_TEXT SEGMENT_:
================================

Safer Saws–todayistheday

Grab bag of Claims

4A) Consumer product safety Commission

4B) “Each year, more than 67,000 workers and do-it-yourselfers are injured by table saws, according to the consumer product safety commission, resulting in more than 33,000 emergency room visits and 4,000 amputations.”

4C) Factual claim because it offers statistics on how many individuals are injured by table saws .

4D) The accuracy seems intact because they take exact injury statistics. The quality is good because it is coming from a safety commission, which gives the facts an enhanced trust.  It’s hard to dispute the reasonableness of facts because only the truth is offered; although it could be twisted.  Logic is emplace when relaying facts. This claim does its job at being persuasive.  It makes the viewer consider the number of injuries and realize the number of those hurt is alarming.

4E) I agree with this claim because I don’t have any evidence to dispute it.  I have no reason not to trust the facts that they provide in their claim.

Table Saw Injury Lawyer

6A) The Schmidt Firm, personal injury lawyers.

6B) Manufactures should face lawsuits because thousands of people are injured because they refuse to install Sawsafe technology.

6C) Opinion claim, because they state manufactures are at fault for injuries.

================================

_DATA FOR ANALYSIS_:
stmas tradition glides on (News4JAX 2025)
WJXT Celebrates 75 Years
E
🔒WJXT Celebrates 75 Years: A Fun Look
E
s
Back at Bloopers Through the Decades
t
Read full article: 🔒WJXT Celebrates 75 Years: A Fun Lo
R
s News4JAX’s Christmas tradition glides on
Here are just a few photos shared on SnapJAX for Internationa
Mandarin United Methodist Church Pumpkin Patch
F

================================

_WORK TO COMPLETE_: Can you continue the analysis of table saw safety claims, starting right after its last line?

_OUTPUT OF THE TASK_:
6D) Since it is an opinion claim it is hard to look at for accuracy since it is more fueled on feeling.  The quality of this opinion is shady because it is coming from lawyers who will make money if injured persons believe manufactures are at fault. The persuasiveness is moderate, it does hook you in but it doesn’t exactly justify.  But original claims don’t have to explain or justify just yet.

6E) I agree with the claim although it is opinion. I don’t trust it as much because it is made by lawyers trying to convince people to sue, so in turn they can make money as well.

Power Tool Industry

8A) salon.com as a news reporting site

8B) “The SawStop story is about an industry’s ability to resist a major safety advance that could, by now, have prevented countless disfiguring injuries, but might have been bad for business.”

8C) categorical claim, this places SawStop as good for helping people but bad at helping business.  It categorizes Sawstop for two different reasons.

8D) The accuracy is based on which you analyze SawStop.  Sawstop is good for helping people but it doesn’t get the chance to do so.  Quality is based on the reaction of the viewer.  This claim makes us take a step back and realize how twisted it is; SawStop could help thousands, but it’s kicked to the curb because it won’t make the industry thousands.  The provoking  of this thought makes this claim a persuasive one, because it makes us consider which category SawStop should belong in.

8E) I agree with this claim. As awful as it might be to consider the money in SawStop, industries will lose money.  But we also categorize SawStop as good because of all the people it could help.

Power Tool Industry

11A) Tom Corbett, a four finger amputee.

11B) “He still struggles to remember all of the horrible details, but he’s haunted by the fact that four of his fingers were severed.  “I just know within a second my fingers were on the ground,” he said.”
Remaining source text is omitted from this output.